### DO THIS
Transcribe every line of the items below word for word, without changing any character.

### SUPPLIED RECORDS
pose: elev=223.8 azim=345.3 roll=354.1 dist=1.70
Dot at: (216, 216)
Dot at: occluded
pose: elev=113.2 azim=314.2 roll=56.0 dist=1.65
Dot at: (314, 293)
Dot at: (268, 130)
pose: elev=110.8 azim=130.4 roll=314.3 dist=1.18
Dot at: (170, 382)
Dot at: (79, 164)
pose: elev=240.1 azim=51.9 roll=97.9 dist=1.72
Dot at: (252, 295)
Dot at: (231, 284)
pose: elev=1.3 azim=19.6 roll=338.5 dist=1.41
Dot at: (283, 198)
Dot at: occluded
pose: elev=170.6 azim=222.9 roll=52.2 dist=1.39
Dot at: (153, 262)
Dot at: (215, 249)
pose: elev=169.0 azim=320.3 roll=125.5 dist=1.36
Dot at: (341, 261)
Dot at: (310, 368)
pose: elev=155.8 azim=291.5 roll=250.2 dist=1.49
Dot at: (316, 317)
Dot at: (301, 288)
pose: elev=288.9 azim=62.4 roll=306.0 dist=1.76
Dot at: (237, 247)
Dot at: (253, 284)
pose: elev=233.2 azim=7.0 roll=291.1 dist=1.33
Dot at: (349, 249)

### OUTPUT OF THE EXERCISE
pose: elev=223.8 azim=345.3 roll=354.1 dist=1.70
Dot at: (216, 216)
Dot at: occluded
pose: elev=113.2 azim=314.2 roll=56.0 dist=1.65
Dot at: (314, 293)
Dot at: (268, 130)
pose: elev=110.8 azim=130.4 roll=314.3 dist=1.18
Dot at: (170, 382)
Dot at: (79, 164)
pose: elev=240.1 azim=51.9 roll=97.9 dist=1.72
Dot at: (252, 295)
Dot at: (231, 284)
pose: elev=1.3 azim=19.6 roll=338.5 dist=1.41
Dot at: (283, 198)
Dot at: occluded
pose: elev=170.6 azim=222.9 roll=52.2 dist=1.39
Dot at: (153, 262)
Dot at: (215, 249)
pose: elev=169.0 azim=320.3 roll=125.5 dist=1.36
Dot at: (341, 261)
Dot at: (310, 368)
pose: elev=155.8 azim=291.5 roll=250.2 dist=1.49
Dot at: (316, 317)
Dot at: (301, 288)
pose: elev=288.9 azim=62.4 roll=306.0 dist=1.76
Dot at: (237, 247)
Dot at: (253, 284)
pose: elev=233.2 azim=7.0 roll=291.1 dist=1.33
Dot at: (349, 249)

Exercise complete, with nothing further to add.